First of all, I think it’s a category error to require testability for metaphysical notions. Testability is appropriate for scientific theories, but only because the attendant metaphysics is taken as given (and often enough, just accepted without examination). There’s no science without metaphysical baggage, there’s only science with unexamined metaphysical baggage, which it is typically all the worse for. And the metaphysical basis for statements like ‘all statements about the nature of reality should be testable’ is itself not testable, of course. This is the problem the positivists never quite got round to answering.

As for whether there’s a problem at hand, of course, opinions credibly differ on that front. I’m not convinced by the arguments of those that claim there isn’t, but if you are, that’s fine—you won’t have any need for something like my model, which really only arose out of a sort of desperation: wanting to keep what I think is good and right about metaphysical naturalism, while enabling it to confront the problem of consciousness head-on. I think that this is likely to be the most conservative way of achieving both goals; and anyway, it’s the only way I have seen so far that, to me, seems like it could actually work.
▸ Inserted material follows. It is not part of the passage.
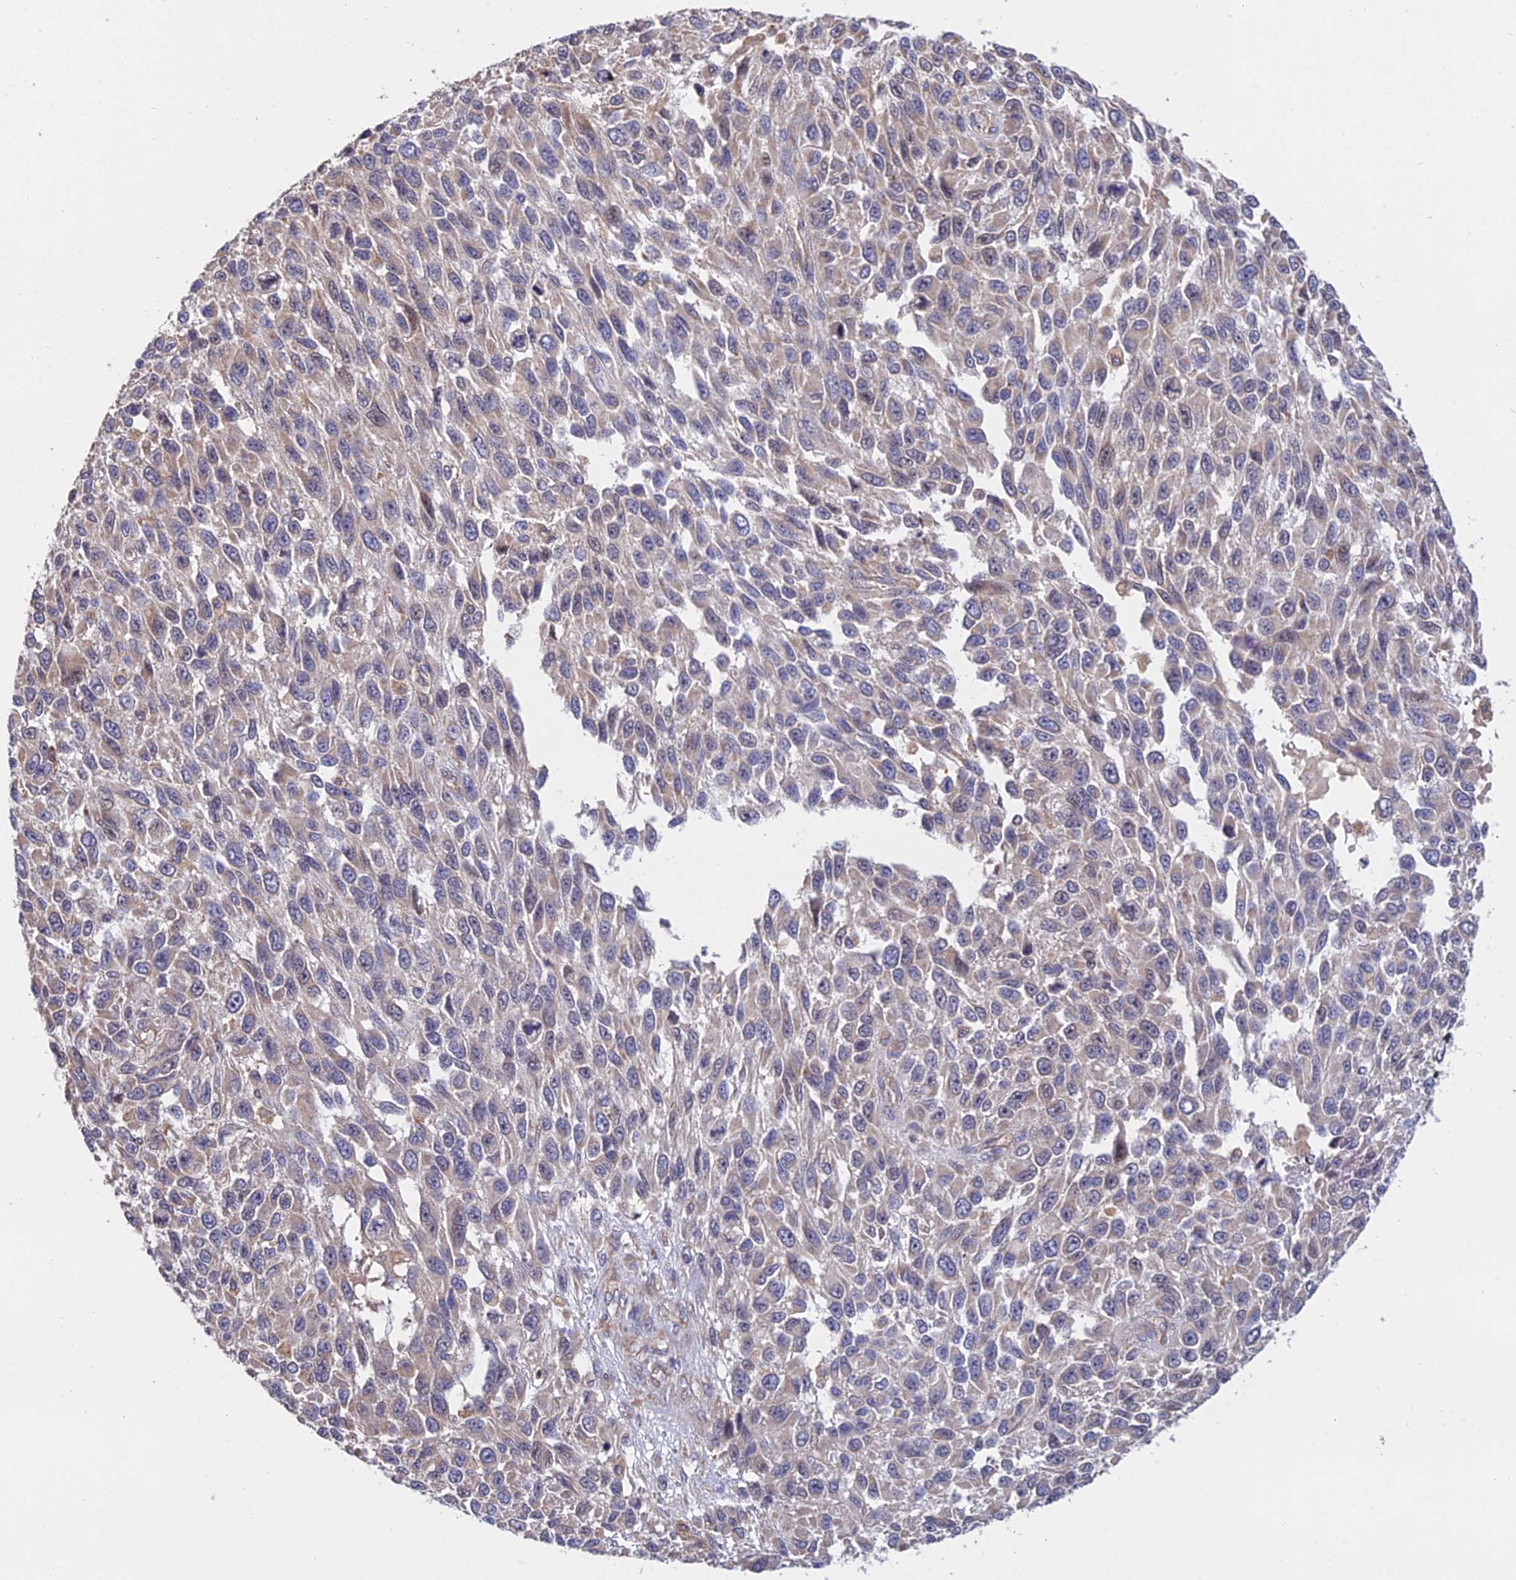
{"staining": {"intensity": "weak", "quantity": "25%-75%", "location": "cytoplasmic/membranous"}, "tissue": "melanoma", "cell_type": "Tumor cells", "image_type": "cancer", "snomed": [{"axis": "morphology", "description": "Malignant melanoma, NOS"}, {"axis": "topography", "description": "Skin"}], "caption": "A high-resolution photomicrograph shows immunohistochemistry (IHC) staining of malignant melanoma, which displays weak cytoplasmic/membranous expression in about 25%-75% of tumor cells.", "gene": "CDC37L1", "patient": {"sex": "female", "age": 96}}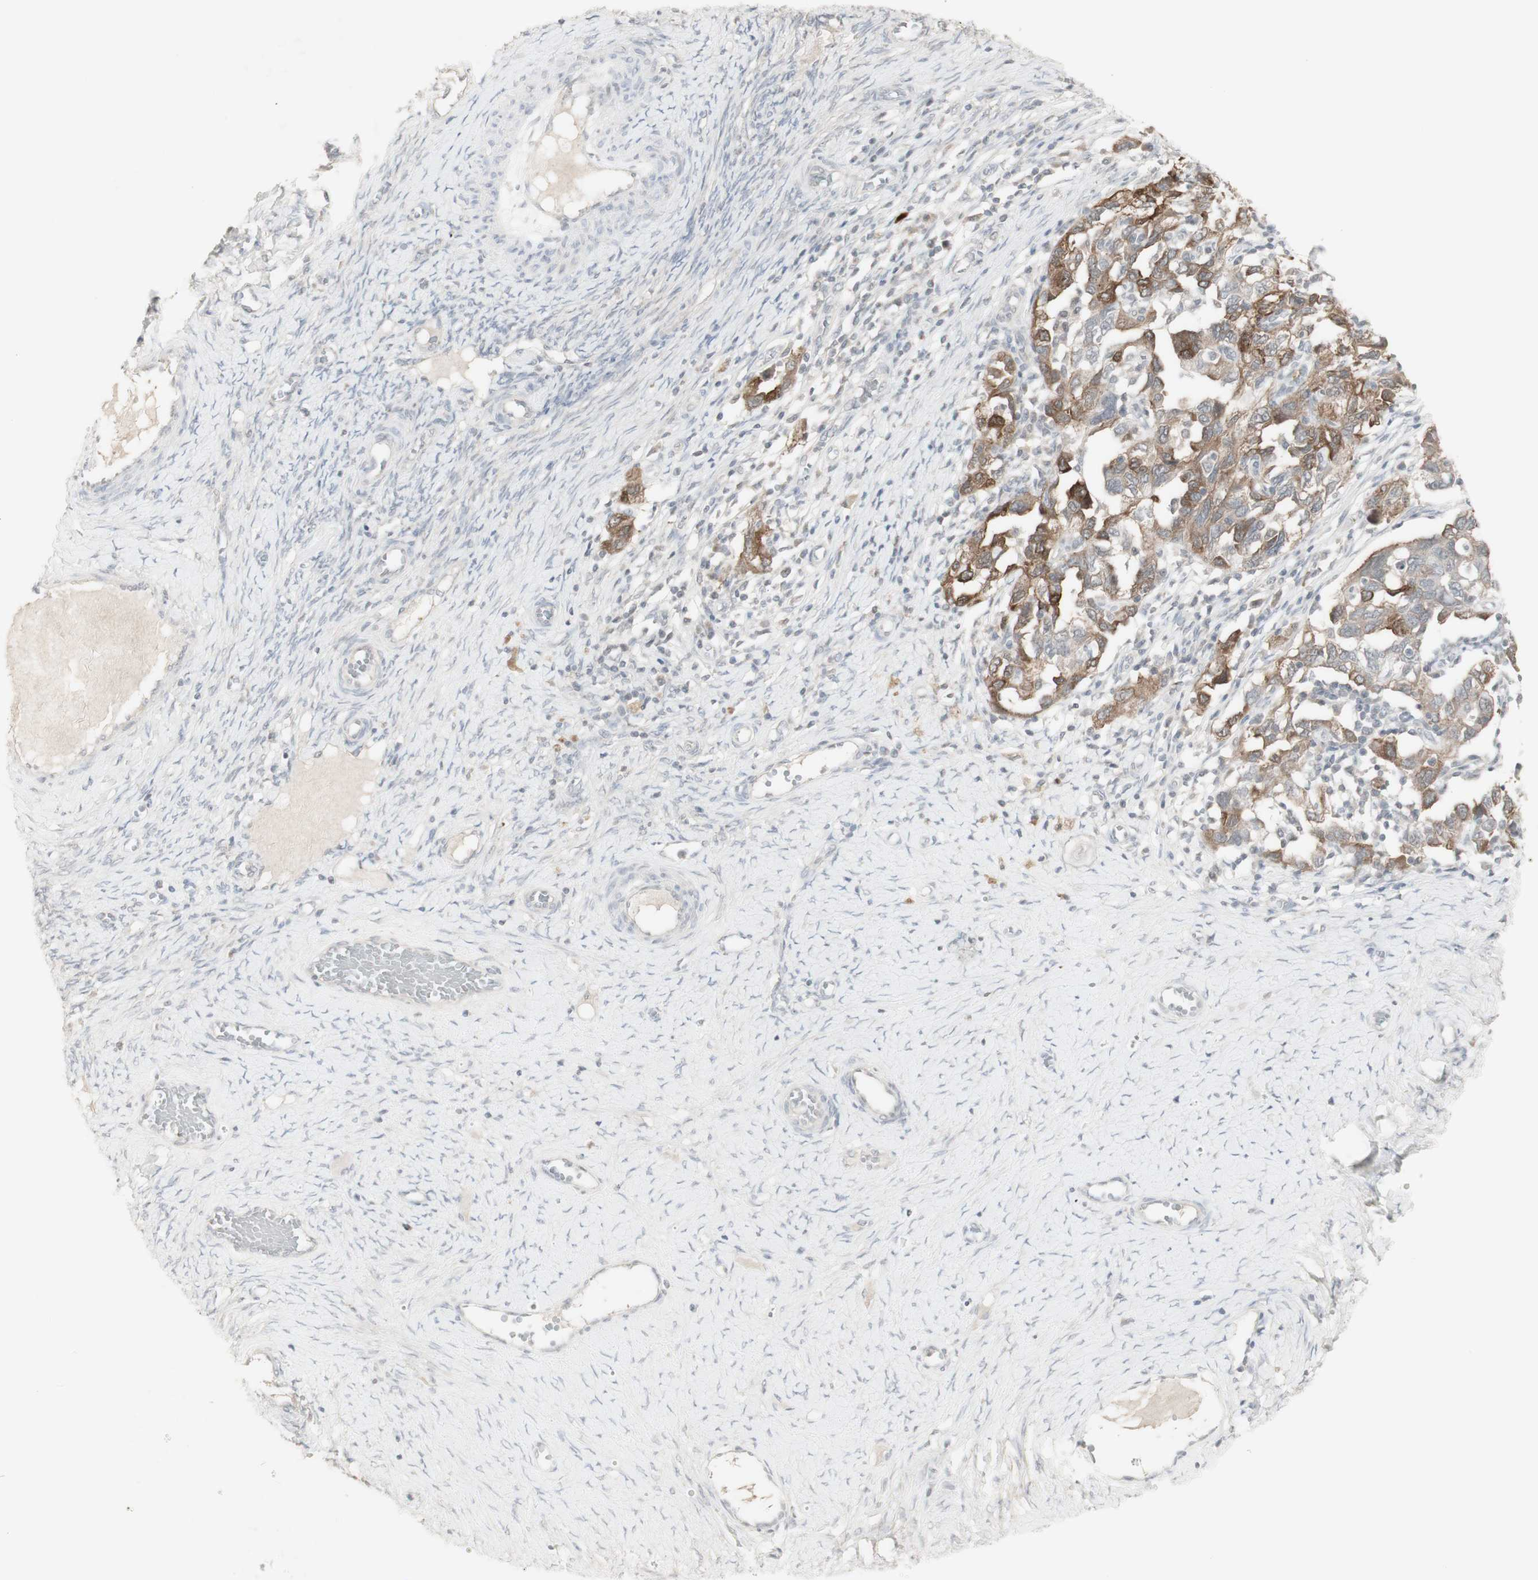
{"staining": {"intensity": "moderate", "quantity": "25%-75%", "location": "cytoplasmic/membranous"}, "tissue": "ovarian cancer", "cell_type": "Tumor cells", "image_type": "cancer", "snomed": [{"axis": "morphology", "description": "Carcinoma, NOS"}, {"axis": "morphology", "description": "Cystadenocarcinoma, serous, NOS"}, {"axis": "topography", "description": "Ovary"}], "caption": "Approximately 25%-75% of tumor cells in ovarian serous cystadenocarcinoma exhibit moderate cytoplasmic/membranous protein positivity as visualized by brown immunohistochemical staining.", "gene": "C1orf116", "patient": {"sex": "female", "age": 69}}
People seem to think that I’m introducing something mystical without need, but that’s the opposite of what I’m doing. I started out trying to find a naturalized theory of intentionality, and found that, in order to make it work, I had to find some way to go beyond the merely structural. Thus, the intrinsic properties I’m proposing answer a concrete need I have seen no other way to meet. If that doesn’t agree with a computationalist intuition, well, nobody has any guarantees that the universe should work according to their predilections—I had to be dragged away from it kicking and screaming myself, so I know what that’s like. Everything I’m proposing is there just because I saw no other way to make things work.